Concessional loans are not treated differently from other types of loans. For example, loan defaults are accounted for as a reduction in the value of the loan assets held by government, except in very limited circumstances when an expense is recorded.

This change in value does not result in a cash receipt or payment, so it does not affect the underlying cash balance. However, as explained in the previous section, a reduction in value does make the measure of net debt worse, and the amounts written-off are included in the government’s financial statements.

A future budget surplus or deficit may be affected if a default means that the government will not receive the amount of interest revenue that it has budgeted for.

What assurance is there that the government correctly accounts for concessional loans?

The government’s accounts, including concessional loans, are required to comply with accounting standards, which are set independently.

The Auditor-General audits the government’s accounts every year, including concessional loans.

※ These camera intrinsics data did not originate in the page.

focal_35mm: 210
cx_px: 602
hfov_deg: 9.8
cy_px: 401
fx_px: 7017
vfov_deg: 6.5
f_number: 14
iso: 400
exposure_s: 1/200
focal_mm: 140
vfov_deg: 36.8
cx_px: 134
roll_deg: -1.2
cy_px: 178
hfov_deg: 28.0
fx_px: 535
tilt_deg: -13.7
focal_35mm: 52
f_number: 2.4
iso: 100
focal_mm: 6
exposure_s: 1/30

The audit examination includes both loan values and the interest received from them.

The Auditor-General also has the power to undertaken audits of the performance of government programs.

Where do concessional loans appear in the Budget Papers?

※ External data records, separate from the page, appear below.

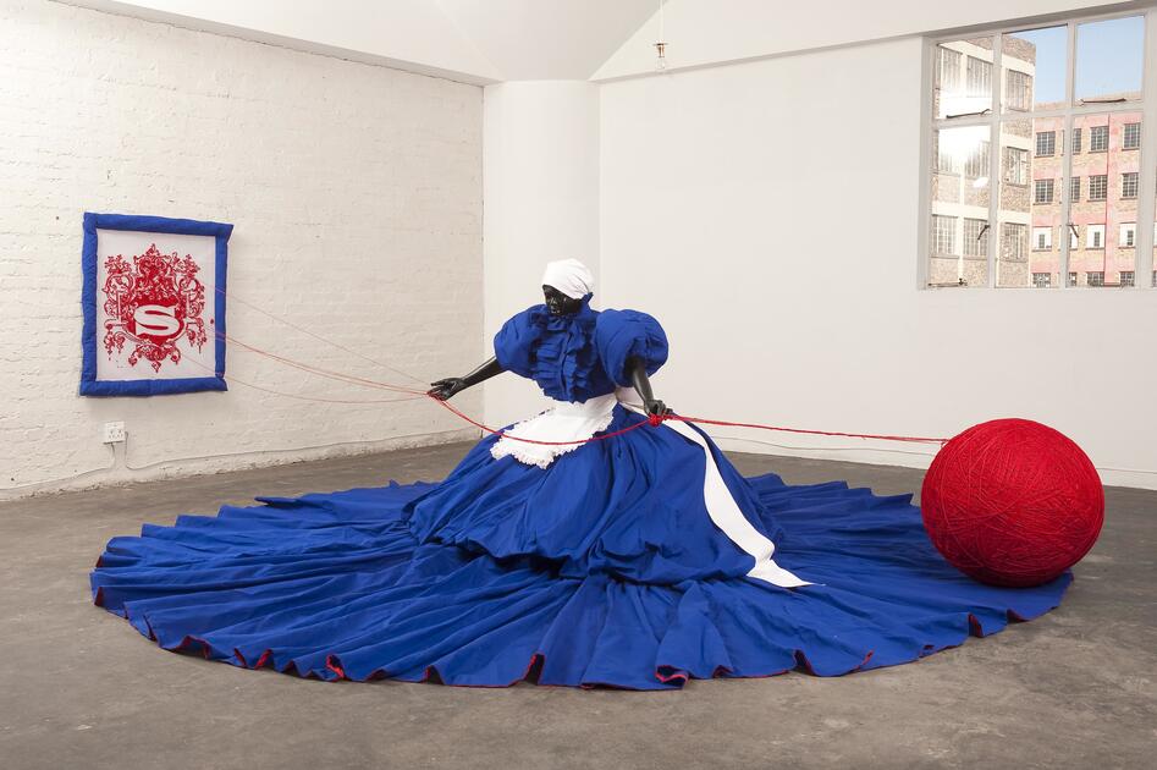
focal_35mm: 38
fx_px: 1220
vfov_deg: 35.0
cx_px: 578
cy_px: 385
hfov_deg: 50.7
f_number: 11
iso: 200
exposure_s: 1/60
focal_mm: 38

Information about major policy loan programs, including concessional loans, is included in the Statement of Risks, which appears as Statement 8 in Budget Paper No 1, and is updated at the Mid-Year Economic and Fiscal Outlook (MYEFO). This information includes the expected loan balance at the following 30 June.

Amounts expected to be lent and repaid under major loan programs – that is the new amounts lent or repaid each year - are included in a table in Statement 3 of Budget Paper No 1.

Australian Government budget financial statements also appear in Statement 9 of Budget Paper No 1. Financial statements of the actual outcomes appear in the monthly financial statements, Final Budget Outcome and Consolidated Financial Statements. Since the government has many millions of transactions each year, the financial statements provide a high-level summary of those financial transactions to present a concise overall picture of government finances. As a consequence, concessional loan programs are not separately itemised. The following is a quick guide to the lines in government budget financial statements in which the most common transactions and balances in concessional loans are included:

  • The amount of loans outstanding – “Advances paid” in the Balance sheet, with some additional detail in Note 13;

  • The amount of loans advanced/repaid during a year – “Net cash flows from investments in financial assets for policy purposes” in the Cash Flow Statement;

  • Interest revenue received – “Interest receipts” in the Cash Flow Statement;

  • Interest revenue due each year (accrual accounting) – “Interest income” in the Operating Statement, with some additional detail in Note 5;

  • Amounts written off each year – “Net write-downs of assets (including bad and doubtful debts)” in the Operating Statement; and

  • Concessional aspect of loans - “Interest expense” in the operating statement.